Environment & Energy
Related: About this forumWhoops, Landowners not getting rich from Fracking after all
Last edited Tue Dec 2, 2014, 11:39 PM - Edit history (1)
12/2/2014
...While drilling is down in other shale gas plays across the US, with major oil companies selling off their stakes and CEO's expressing regret for buying in, the Marcellus has bucked some of the downward trends so far.
Expectations ran high when the boom first began. In 2010, 60 Minutes introduced a new word to the national media shale-ionaires, or landowners who made millions simply by leasing their land for drilling.
Once a well is built and producing, royalty checks start popping up in the mailbox, explained 60 Minutes anchor Leslye Stahl. It can last years and add up to many more millions.
But even in the most productive shale play in the country, these early hopes have often been dashed, with some landowners reporting that leasing has already wound up costing them money.
In Litchfield Township, Glenn Aikens, a member of the Bradford County Planning Commission, also has three shale gas wells on his land. Signing a lease brought a host of unexpected costs, Aikens says : $22,000 to set up an L.L.C. to make sure that his children could inherit the farm's suddenly valuable acreage in spite of estate taxes, pre-drilling water testing for the farm's seven wells (He charged me $14,500 dollars, but I wouldn't have had a leg to stand on had I not, says Aikens. If they ruin the water, what do I do with this farm?), and perhaps most painfully, the permanent loss of a valuable tax credit for farmland, now that the leased land is considered commercial property instead. Land that was assessed at $500 an acre was now assessed at $2,500 and taxes were due retroactively.

+===+

Write out the part of the fracking article that opens with the words containing "Environment & Energy" and closes with "trends so far.", replacing "Marcellus" with "Marcellus Shale". Draw on nothing but the fracking article itself.

+===+

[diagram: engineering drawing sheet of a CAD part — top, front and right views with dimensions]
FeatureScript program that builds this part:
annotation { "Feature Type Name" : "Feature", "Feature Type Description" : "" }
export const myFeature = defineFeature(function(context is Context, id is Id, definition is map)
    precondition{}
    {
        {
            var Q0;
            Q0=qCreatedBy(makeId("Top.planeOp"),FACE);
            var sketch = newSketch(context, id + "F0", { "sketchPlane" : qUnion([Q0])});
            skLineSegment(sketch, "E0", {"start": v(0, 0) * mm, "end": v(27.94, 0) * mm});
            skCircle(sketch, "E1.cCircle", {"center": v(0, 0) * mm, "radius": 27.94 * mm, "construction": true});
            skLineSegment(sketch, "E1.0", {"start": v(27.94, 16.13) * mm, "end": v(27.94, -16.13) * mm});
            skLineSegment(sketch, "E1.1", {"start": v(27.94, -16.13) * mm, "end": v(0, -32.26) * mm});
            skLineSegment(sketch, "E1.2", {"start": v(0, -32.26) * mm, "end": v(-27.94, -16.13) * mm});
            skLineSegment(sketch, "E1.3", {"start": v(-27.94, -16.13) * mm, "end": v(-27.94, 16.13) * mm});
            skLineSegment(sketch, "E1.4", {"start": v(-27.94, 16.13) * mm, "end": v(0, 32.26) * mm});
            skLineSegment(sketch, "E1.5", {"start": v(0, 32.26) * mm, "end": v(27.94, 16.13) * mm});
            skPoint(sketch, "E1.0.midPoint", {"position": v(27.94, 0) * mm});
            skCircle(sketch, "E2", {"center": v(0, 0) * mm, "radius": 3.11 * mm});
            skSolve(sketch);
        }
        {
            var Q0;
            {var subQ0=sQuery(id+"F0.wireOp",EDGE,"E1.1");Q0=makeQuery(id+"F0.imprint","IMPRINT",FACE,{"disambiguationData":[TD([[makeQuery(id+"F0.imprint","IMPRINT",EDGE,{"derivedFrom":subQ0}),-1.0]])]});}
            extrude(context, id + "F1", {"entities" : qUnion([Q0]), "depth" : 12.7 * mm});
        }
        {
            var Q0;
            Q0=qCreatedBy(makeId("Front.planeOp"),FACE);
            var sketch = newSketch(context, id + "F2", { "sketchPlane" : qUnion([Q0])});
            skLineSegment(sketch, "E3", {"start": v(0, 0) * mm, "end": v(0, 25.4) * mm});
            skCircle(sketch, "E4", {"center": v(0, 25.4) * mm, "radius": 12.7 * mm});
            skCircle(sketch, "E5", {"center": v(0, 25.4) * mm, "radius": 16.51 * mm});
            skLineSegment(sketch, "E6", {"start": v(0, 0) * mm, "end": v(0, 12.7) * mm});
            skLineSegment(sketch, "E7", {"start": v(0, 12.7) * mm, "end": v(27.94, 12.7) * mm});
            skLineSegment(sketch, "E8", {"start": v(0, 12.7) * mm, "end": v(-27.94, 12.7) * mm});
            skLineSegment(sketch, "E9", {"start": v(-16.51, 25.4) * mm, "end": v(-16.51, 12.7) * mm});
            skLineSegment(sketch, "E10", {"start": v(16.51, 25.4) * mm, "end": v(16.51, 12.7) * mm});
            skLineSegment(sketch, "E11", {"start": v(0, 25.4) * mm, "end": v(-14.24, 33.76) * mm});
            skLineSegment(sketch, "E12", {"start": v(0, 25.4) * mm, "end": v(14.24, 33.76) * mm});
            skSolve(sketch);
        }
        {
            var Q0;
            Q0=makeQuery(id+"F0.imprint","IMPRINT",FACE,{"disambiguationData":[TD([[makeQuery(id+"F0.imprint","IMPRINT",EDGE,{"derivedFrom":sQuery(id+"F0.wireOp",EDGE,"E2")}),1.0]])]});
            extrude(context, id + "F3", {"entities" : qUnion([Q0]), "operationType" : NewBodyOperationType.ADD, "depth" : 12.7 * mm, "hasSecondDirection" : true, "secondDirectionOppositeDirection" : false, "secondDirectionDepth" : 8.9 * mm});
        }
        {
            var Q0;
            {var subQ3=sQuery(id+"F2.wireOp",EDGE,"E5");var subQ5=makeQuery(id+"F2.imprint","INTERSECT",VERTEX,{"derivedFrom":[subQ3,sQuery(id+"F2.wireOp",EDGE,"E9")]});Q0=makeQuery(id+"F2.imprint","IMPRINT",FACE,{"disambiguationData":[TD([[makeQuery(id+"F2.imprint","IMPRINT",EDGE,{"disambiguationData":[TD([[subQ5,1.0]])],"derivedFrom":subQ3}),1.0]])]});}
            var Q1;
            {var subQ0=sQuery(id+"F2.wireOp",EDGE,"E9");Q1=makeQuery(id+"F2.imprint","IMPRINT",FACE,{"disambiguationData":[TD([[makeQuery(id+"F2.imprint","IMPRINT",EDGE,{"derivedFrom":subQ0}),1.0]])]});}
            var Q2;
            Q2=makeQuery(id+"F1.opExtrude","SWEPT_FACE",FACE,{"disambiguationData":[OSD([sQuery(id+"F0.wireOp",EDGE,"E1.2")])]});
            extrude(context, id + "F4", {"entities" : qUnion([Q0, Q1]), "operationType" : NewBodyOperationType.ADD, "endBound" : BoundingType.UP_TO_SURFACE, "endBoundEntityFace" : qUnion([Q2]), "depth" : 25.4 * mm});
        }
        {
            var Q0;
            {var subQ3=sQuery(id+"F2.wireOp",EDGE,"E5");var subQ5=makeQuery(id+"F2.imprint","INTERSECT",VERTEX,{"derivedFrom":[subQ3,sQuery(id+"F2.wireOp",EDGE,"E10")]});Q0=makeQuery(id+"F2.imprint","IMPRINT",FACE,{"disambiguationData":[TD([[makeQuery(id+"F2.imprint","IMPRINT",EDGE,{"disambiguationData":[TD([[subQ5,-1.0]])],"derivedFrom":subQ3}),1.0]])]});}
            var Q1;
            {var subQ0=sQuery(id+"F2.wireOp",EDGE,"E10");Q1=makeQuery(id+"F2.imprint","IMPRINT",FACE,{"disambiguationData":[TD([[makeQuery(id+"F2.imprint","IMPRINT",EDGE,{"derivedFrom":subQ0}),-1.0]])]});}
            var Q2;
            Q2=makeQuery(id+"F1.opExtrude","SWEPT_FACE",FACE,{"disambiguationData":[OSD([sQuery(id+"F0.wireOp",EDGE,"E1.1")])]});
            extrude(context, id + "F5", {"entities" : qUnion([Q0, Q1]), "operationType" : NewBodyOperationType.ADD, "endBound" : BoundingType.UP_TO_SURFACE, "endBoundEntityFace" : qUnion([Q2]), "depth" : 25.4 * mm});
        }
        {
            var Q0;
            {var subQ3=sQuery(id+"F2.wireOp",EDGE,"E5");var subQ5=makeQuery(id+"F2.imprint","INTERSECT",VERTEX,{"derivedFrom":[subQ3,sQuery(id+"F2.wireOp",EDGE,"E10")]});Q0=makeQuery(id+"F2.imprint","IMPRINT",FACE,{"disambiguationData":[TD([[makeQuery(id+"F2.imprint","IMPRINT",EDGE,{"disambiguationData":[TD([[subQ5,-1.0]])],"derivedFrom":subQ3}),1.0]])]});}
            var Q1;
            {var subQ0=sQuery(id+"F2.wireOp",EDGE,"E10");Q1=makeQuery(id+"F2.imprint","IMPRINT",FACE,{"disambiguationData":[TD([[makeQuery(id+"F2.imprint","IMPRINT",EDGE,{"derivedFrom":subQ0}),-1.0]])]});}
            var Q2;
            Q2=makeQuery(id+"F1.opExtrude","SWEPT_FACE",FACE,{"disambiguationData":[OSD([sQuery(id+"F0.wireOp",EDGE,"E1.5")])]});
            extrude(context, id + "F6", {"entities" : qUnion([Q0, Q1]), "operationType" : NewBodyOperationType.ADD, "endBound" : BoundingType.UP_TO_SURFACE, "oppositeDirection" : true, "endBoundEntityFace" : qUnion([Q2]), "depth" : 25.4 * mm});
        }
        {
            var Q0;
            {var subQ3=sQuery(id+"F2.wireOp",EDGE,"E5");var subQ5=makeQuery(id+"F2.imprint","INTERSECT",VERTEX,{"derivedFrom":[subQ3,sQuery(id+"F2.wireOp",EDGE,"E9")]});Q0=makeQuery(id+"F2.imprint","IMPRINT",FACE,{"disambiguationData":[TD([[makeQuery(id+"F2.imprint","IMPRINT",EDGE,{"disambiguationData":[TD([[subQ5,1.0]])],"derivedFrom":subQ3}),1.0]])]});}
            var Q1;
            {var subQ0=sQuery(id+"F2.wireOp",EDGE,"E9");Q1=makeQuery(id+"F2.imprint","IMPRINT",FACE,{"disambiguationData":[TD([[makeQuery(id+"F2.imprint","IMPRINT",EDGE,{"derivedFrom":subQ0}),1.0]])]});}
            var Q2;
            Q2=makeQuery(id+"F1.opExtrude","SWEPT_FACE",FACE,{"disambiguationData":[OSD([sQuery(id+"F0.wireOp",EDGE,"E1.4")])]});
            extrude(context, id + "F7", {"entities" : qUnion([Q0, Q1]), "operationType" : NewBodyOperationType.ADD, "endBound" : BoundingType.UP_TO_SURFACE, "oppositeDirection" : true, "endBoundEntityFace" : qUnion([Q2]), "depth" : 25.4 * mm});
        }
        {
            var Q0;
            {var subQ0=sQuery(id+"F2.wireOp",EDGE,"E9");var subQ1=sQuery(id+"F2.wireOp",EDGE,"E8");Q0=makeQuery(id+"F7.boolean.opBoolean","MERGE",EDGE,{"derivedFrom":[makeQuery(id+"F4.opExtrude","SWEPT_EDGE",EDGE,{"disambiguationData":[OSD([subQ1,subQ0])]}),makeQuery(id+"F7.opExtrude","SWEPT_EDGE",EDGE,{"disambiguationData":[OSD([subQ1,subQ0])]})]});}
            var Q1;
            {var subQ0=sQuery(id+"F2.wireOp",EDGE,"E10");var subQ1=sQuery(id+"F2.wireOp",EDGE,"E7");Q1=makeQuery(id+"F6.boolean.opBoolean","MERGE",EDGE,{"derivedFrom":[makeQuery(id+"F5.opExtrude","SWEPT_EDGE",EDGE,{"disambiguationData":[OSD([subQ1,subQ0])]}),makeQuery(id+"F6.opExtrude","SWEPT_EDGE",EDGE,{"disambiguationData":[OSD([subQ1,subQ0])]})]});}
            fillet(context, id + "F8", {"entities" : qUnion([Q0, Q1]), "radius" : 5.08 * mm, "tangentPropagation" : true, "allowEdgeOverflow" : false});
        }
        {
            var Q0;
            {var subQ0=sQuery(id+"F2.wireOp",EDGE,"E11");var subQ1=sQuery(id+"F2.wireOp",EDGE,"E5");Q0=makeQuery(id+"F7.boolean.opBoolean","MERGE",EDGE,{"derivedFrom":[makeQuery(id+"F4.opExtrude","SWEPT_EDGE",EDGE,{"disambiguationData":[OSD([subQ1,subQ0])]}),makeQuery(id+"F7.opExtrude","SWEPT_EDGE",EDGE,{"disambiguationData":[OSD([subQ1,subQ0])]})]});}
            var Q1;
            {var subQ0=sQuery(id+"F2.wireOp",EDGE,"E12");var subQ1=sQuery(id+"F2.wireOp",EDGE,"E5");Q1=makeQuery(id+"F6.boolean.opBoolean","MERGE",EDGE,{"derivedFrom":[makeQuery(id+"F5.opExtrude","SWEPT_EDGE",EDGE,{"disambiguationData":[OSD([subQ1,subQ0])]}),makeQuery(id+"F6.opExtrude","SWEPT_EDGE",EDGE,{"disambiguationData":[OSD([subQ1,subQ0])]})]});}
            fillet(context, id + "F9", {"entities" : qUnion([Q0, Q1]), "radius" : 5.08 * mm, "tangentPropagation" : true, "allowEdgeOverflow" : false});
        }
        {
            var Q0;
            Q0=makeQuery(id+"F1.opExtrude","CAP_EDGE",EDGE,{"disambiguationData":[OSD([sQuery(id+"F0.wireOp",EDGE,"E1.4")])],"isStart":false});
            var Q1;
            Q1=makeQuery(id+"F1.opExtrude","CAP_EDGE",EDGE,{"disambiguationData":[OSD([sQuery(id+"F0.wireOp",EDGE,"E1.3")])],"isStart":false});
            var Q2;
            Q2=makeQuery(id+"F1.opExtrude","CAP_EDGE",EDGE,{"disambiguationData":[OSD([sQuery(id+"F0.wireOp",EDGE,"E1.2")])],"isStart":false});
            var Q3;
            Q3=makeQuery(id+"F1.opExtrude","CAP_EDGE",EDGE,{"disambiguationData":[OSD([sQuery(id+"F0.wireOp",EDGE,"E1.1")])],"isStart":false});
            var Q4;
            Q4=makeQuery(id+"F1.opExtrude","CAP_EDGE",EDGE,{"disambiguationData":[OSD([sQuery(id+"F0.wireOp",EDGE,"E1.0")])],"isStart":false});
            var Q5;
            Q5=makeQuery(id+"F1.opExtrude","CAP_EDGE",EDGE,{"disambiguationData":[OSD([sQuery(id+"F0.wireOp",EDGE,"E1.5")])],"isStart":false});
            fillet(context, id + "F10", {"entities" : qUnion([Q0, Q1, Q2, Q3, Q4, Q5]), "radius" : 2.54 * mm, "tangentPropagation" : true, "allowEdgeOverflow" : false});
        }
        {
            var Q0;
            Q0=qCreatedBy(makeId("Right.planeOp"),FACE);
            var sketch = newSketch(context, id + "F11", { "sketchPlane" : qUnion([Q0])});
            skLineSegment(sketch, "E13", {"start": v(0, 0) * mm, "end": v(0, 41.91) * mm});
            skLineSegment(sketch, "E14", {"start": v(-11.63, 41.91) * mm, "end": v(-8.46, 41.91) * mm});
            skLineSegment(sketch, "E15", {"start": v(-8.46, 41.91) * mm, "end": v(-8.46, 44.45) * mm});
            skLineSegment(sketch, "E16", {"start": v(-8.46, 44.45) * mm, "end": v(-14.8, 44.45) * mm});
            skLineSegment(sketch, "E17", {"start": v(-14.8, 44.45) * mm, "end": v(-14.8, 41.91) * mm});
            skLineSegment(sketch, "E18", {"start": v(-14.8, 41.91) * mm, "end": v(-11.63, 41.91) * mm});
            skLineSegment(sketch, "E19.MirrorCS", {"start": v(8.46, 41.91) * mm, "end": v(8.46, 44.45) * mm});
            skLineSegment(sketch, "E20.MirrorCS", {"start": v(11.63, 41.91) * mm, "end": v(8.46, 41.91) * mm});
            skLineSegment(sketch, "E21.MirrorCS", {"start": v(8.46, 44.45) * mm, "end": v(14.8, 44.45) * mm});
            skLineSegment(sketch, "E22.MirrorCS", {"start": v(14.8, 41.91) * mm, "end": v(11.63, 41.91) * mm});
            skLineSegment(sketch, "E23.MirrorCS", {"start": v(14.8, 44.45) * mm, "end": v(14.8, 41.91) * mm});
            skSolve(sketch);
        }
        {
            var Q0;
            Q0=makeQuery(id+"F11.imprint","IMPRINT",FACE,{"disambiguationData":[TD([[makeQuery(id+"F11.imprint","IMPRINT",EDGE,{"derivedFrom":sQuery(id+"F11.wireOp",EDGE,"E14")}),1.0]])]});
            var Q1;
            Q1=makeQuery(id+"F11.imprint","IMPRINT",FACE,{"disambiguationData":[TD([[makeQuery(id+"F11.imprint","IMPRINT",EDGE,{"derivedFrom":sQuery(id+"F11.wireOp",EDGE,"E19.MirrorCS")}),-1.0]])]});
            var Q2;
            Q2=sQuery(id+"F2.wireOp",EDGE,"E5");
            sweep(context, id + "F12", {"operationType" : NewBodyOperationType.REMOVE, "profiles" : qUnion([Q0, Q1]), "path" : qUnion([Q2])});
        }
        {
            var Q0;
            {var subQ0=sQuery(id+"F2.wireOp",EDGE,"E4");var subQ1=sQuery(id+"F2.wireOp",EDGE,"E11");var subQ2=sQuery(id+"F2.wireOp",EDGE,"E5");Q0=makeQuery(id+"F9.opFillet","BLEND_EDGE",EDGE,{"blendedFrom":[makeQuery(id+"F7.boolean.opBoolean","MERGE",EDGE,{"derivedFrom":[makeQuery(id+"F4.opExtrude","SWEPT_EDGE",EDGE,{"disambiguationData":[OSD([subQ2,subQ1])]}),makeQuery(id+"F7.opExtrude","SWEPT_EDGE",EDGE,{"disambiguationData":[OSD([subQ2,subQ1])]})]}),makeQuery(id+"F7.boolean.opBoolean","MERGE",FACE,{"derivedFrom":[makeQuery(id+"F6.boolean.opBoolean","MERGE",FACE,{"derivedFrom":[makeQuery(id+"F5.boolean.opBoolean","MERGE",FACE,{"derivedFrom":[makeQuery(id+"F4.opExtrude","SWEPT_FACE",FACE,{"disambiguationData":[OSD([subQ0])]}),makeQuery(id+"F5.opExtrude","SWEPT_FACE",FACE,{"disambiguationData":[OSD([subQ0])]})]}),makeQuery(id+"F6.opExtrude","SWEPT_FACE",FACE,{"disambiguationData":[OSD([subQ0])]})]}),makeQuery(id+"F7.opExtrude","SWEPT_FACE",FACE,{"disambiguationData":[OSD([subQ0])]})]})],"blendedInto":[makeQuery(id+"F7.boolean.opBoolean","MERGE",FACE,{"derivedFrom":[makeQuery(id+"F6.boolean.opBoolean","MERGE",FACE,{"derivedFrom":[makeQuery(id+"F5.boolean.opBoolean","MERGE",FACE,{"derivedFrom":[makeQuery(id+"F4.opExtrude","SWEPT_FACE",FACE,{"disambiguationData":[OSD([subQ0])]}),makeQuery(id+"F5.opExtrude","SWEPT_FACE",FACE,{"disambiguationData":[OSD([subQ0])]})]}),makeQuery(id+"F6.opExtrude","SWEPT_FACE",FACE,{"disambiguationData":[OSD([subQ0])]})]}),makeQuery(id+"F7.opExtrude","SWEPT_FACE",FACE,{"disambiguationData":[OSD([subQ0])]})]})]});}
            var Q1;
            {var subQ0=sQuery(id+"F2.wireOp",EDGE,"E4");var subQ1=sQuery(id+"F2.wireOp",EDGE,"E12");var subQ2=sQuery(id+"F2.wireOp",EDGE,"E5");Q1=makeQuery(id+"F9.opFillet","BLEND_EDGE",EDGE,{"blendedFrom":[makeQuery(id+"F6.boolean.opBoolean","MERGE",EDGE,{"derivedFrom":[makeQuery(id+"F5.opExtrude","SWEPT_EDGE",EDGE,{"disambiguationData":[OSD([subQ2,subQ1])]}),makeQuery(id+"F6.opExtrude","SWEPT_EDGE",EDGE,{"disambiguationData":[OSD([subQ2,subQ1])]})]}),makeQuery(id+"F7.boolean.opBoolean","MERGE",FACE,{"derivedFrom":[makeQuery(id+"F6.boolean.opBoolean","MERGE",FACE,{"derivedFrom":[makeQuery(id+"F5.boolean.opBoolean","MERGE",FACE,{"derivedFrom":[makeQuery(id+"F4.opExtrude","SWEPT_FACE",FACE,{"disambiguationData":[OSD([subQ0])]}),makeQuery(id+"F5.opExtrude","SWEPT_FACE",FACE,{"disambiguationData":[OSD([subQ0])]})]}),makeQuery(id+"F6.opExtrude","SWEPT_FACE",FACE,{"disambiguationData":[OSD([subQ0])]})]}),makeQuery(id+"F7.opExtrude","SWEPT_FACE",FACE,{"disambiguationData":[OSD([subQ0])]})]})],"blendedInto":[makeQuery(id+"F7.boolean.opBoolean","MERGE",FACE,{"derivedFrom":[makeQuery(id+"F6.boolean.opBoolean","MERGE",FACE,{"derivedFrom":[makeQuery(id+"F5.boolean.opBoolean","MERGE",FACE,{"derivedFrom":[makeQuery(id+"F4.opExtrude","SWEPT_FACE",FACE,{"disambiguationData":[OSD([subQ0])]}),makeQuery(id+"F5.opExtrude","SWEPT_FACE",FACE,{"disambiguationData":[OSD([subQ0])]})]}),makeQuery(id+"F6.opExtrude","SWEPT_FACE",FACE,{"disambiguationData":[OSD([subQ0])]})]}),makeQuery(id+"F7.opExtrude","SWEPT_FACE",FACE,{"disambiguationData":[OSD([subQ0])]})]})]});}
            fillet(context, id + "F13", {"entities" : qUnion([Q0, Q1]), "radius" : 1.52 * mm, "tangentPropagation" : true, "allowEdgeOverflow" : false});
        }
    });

+===+

*SOLUTION TO THE EXERCISE*:
Environment & Energy
Related: About this forumWhoops, Landowners not getting rich from Fracking after all
Last edited Tue Dec 2, 2014, 11:39 PM - Edit history (1)
12/2/2014
...While drilling is down in other shale gas plays across the US, with major oil companies selling off their stakes and CEO's expressing regret for buying in, the Marcellus Shale has bucked some of the downward trends so far.